-----Original Message-----
From: Christopher Walker <[log in to unmask]>
Sent: Dec 11, 2003 4:53 PM
To: [log in to unmask]
Subject: Re: Minimalists (was Re: Ives at first hearing)
<snip>
I wasn't talking about influence but complexity. [MW]
<snip>
True enough, but:
- to criticise minimalism for its lack of complexity seems a little
perverse: LaMonte Young's score for Cunningham's *Winterbranch* consisted
of only two notes, if I remember. There have been more complex scores
- the music of the !Kung isn't an influence (as far as I am aware); Riley,
Young & Charlemagne Palestine were influenced by a specific N Indian
musician: Pran Nath. Glass claims influence from Carnatic music, though
(as I hope my post made clear) I'm not impressed by this assertion. The
terms 'analogue' and analogy' figured more than once in my post
What I'd hoped to try to address was your misidentification of 'complexity'
as a marker of good music: '... you wouldn't say, presumably, that *poetry*
is about the deft syntactic ordering of the polysyllable...,' as I put it.
<snip>
Note that I used three very different examples. [MW]
<snip>
My point (choosing salsa for convenience) was that they were irrelevant,
not that they were indistinguishable. They are all, as it happens, notatable
using a standard stave. Early Reich simply isn't. (Cf whichever edition it
is of Harvey Matusow's *Source* magazine that published one of the early
scores, from which you can see how he uses dots to join up the various
rhythmic 'snapshots'.)
<snip>
I've been listening to Indian music since 1960. A lot more interesting
rhythmically than Reich or Glass. [MW]
<snip>
Does this mean that if I say I've been listening to, for example, M S
Subulakshmi or Palghat T S Mani Iyer since 1959, I pluck a year out of the
air, I'll have won?
'Indian music' (which incorporates two major, several subsidiary classical
traditions and an extravagant number of folk traditions) seems to me 'a lot
more interesting rhythmically' than the entire Western canon, or at least a
lot more sophisticated, than the music of most of the rest of the world.

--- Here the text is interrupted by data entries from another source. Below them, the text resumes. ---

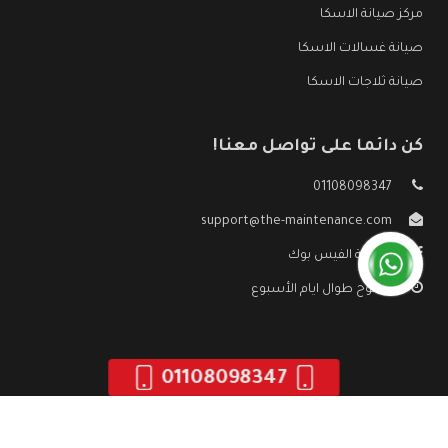
مركز صيانة الاسكا
صيانة غسالات الاسكا
صيانة ثلاجات الاسكا
كن دائما على تواصل معنا!
01108098347
support@the-maintenance.com
صفحة الفيس بوك
مفتوح طوال ايام الأسبوع
01108098347
جميع الحقوق محفوظه ©
صيانة الاسكا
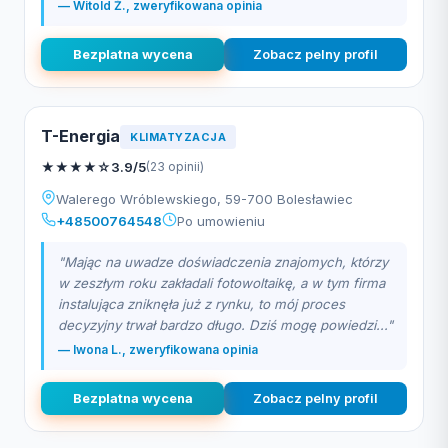
— Witold Ż., zweryfikowana opinia
Bezplatna wycena
Zobacz pelny profil
T-Energia
KLIMATYZACJA
★
★
★
★
☆
3.9/5
(23 opinii)
Walerego Wróblewskiego, 59-700 Bolesławiec
+48500764548
Po umowieniu
"Mając na uwadze doświadczenia znajomych, którzy
w zeszłym roku zakładali fotowoltaikę, a w tym firma
instalująca zniknęła już z rynku, to mój proces
decyzyjny trwał bardzo długo. Dziś mogę powiedzi..."
— Iwona L., zweryfikowana opinia
Bezplatna wycena
Zobacz pelny profil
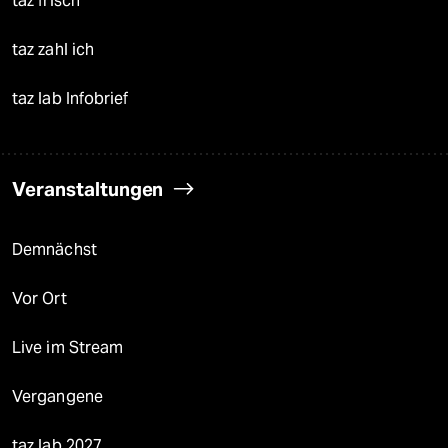
taz frisch
taz zahl ich
taz lab Infobrief
Veranstaltungen
Demnächst
Vor Ort
Live im Stream
Vergangene
taz lab 2027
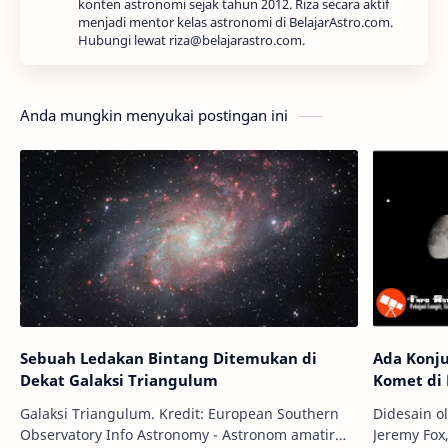
konten astronomi sejak tahun 2012. Riza secara aktif
menjadi mentor kelas astronomi di BelajarAstro.com.
Hubungi lewat riza@belajarastro.com.
Anda mungkin menyukai postingan ini
Sebuah Ledakan Bintang Ditemukan di
Ada Konju
Dekat Galaksi Triangulum
Komet di
Galaksi Triangulum. Kredit: European Southern
Didesain o
Observatory Info Astronomy - Astronom amatir
Jeremy Fox, Bast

('... put together,' I'm _almost_ tempted to add.) But so what? I still
think it may be possible to compare examples of 'Indian music' with examples
of Reich, Glass, Riley & Young. (I still think it may be possible to like
Dan Flavin without comparing him, adversely, to Rembrandt.)
<snip>
You seem to think that if only we all knew how to listen we'd all like the
same things. [MW]
<snip>
Not so. What prompted my post (and this further response) was a sense that
your criticisms were both too general and misdirected. We happen to agree,
as it happens, on Glass in general and on Reich's *Clapping Music* in
particular. So it's not simply a matter of taste.
CW
__________________________________________
'I might have known you'd choose the easy way'
(Franz Kline's mother)
You're setting up a straw man that last time I looked wasn't me. Permit me to be thoroughy bored by some of the music you like despite the fact that we agree to dislike some other music. To try to justify your own interest at length is merely beside the point. What I can say is god knows I've tried.
Not everyone who likes minimalist music is incapable of listening with pleasure and understanding to other concert music, but I'd guess that the bulk of the audience for minimalism can be so described. Some of those who program classical music added minimalist compositions to the schedule to try to entice in the unwashed. We'll see how many stick for other fare. Concurrently the impresarios scheduled neoromantic garbage to satisfy the subscribers. Even more dreadful.
The keyboard I'm using must have peanut butter in it--I have to pound to get gs and fs, and it's no fun. Hence my brevity.